## Given text
────────────────

In the Matter of the Estate of Monica Mary Hunt By Peter Gerard Fromont and Luke Norman Crawford Applicants

Case

[2024] NZHC 3143

29 October 2024

No judgment structure available for this case.

IN THE HIGH COURT OF NEW ZEALAND AUCKLAND REGISTRY

I TE KŌTI MATUA O AOTEAROA TĀMAKI MAKAURAU ROHE

CIV-2024-404-2592 [2024] NZHC 3143
IN THE MATTER OF the Estate of MONICA MARY HUNT

BY

PETER GERARD FROMONT and LUKE NORMAN CRAWFORD

Applicants

Hearing: On the papers

Counsel:

J W H Little for Applicants

Judgment:

29 October 2024


JUDGMENT OF O’GORMAN J


This judgment was delivered by me on 29 October 2024 at 2 pm pursuant to r 11.5 of the High Court Rules 2016.

Registrar/Deputy Registrar

…………………………………

Solicitors/Counsel:

Sellar Bone & Partners, Auckland James Little, Auckland

Re ESTATE OF MONICA MARY HUNT [2024] NZHC 3143 (29 October 2024)

[1]    The applicants, Mr Fromont and Mr Crawford, have made a without notice application seeking:

(a)directions as to service;

(b)leave to commence the application for probate in solemn form by originating application;

(c)their appointment as temporary administrators under s 7(1) of the Administration Act 1969; and

(d)prospective cost orders, directing that the applicants are entitled to have the costs associated with the proceeding paid out of the estate and will not, personally and independently of the estate, be liable to pay the costs of any other party.

[2]    The applicants are the executors and trustees named in the last will  of Monica Mary Hunt. Ms Hunt died on 16 May 2024 aged 88. Her last will was executed on 9 May 2023 and is said to comply with the formal requirements in s 11 of the Wills Act 2007.

[3]    Ms Hunt named 23 beneficiaries in her will. There are three issues with the will:

(a)There is a drafting error misidentifying the bank that held a term deposit referred to in a specific bequest. The application seeks correction of that error under s 31 of the Wills Act.

────────────────

## Data excerpt
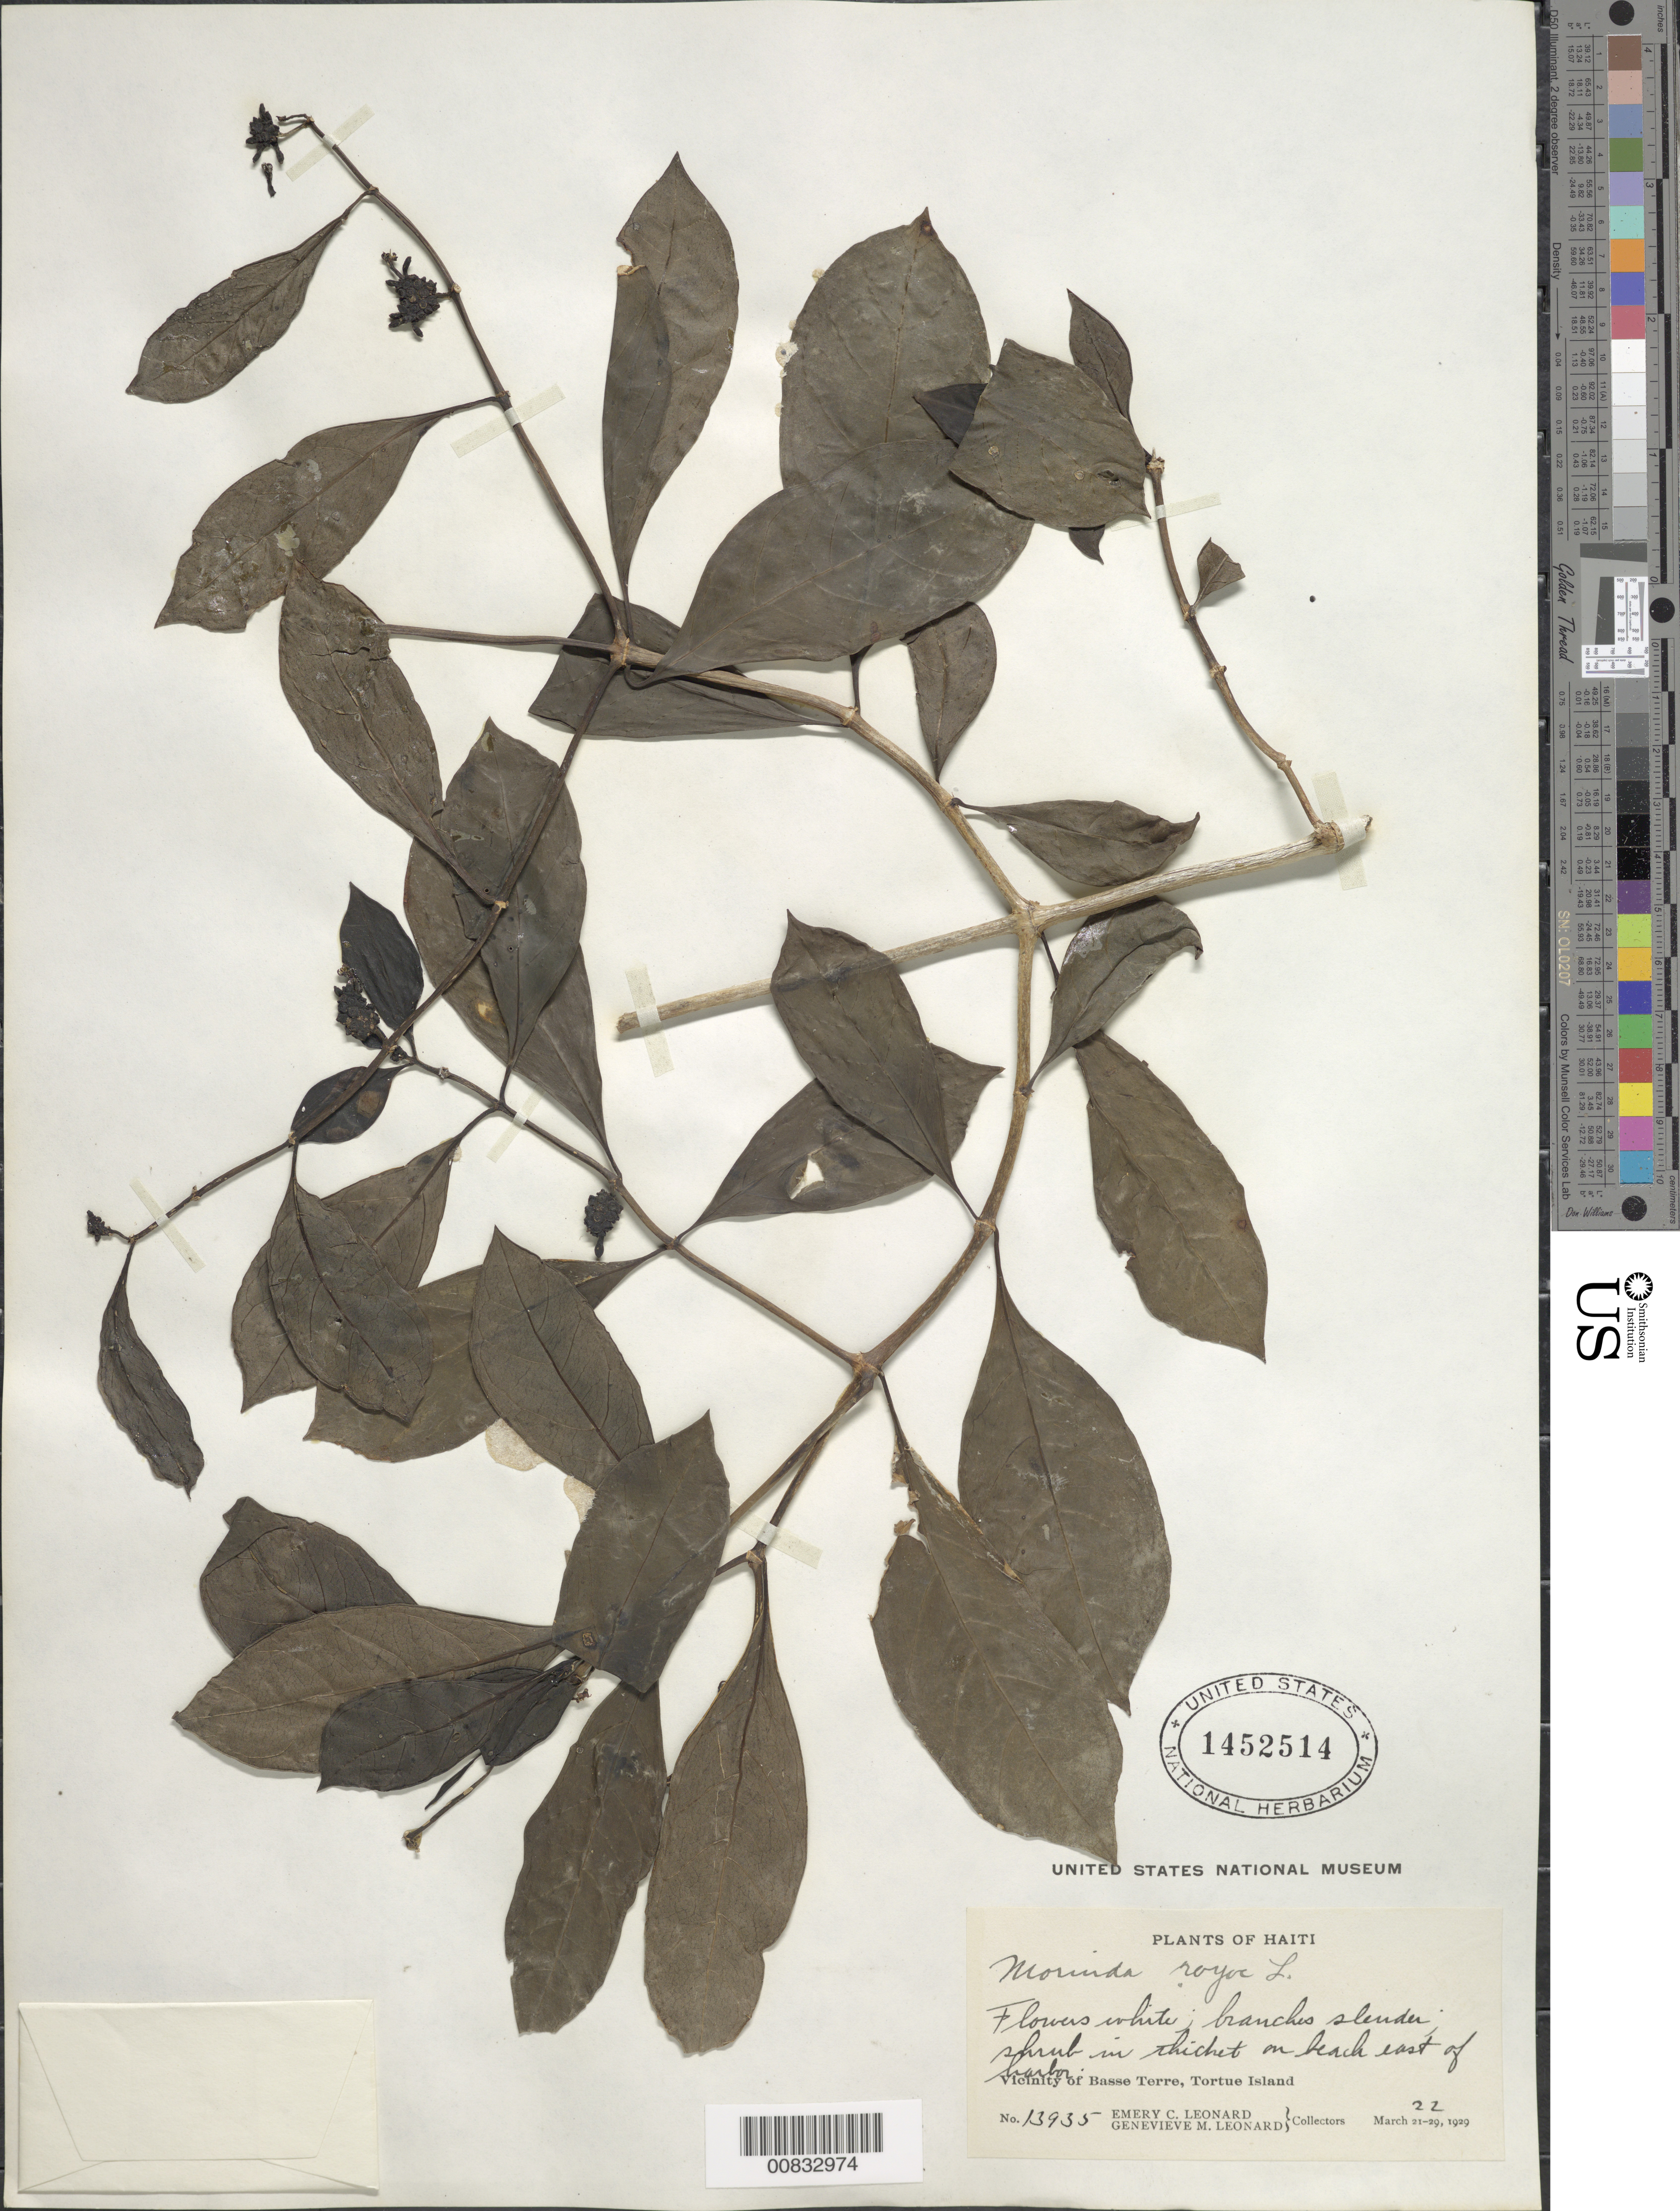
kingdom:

────────────────

## What is being asked
Reproduce the court judgment above on the estate of Monica Mary Hunt in full, word for word.

## Answer to the exercise
In the Matter of the Estate of Monica Mary Hunt By Peter Gerard Fromont and Luke Norman Crawford Applicants

Case

[2024] NZHC 3143

29 October 2024

No judgment structure available for this case.

IN THE HIGH COURT OF NEW ZEALAND AUCKLAND REGISTRY

I TE KŌTI MATUA O AOTEAROA TĀMAKI MAKAURAU ROHE

CIV-2024-404-2592 [2024] NZHC 3143
IN THE MATTER OF the Estate of MONICA MARY HUNT

BY

PETER GERARD FROMONT and LUKE NORMAN CRAWFORD

Applicants

Hearing: On the papers

Counsel:

J W H Little for Applicants

Judgment:

29 October 2024


JUDGMENT OF O’GORMAN J


This judgment was delivered by me on 29 October 2024 at 2 pm pursuant to r 11.5 of the High Court Rules 2016.

Registrar/Deputy Registrar

…………………………………

Solicitors/Counsel:

Sellar Bone & Partners, Auckland James Little, Auckland

Re ESTATE OF MONICA MARY HUNT [2024] NZHC 3143 (29 October 2024)

[1]    The applicants, Mr Fromont and Mr Crawford, have made a without notice application seeking:

(a)directions as to service;

(b)leave to commence the application for probate in solemn form by originating application;

(c)their appointment as temporary administrators under s 7(1) of the Administration Act 1969; and

(d)prospective cost orders, directing that the applicants are entitled to have the costs associated with the proceeding paid out of the estate and will not, personally and independently of the estate, be liable to pay the costs of any other party.

[2]    The applicants are the executors and trustees named in the last will  of Monica Mary Hunt. Ms Hunt died on 16 May 2024 aged 88. Her last will was executed on 9 May 2023 and is said to comply with the formal requirements in s 11 of the Wills Act 2007.

[3]    Ms Hunt named 23 beneficiaries in her will. There are three issues with the will:

(a)There is a drafting error misidentifying the bank that held a term deposit referred to in a specific bequest. The application seeks correction of that error under s 31 of the Wills Act.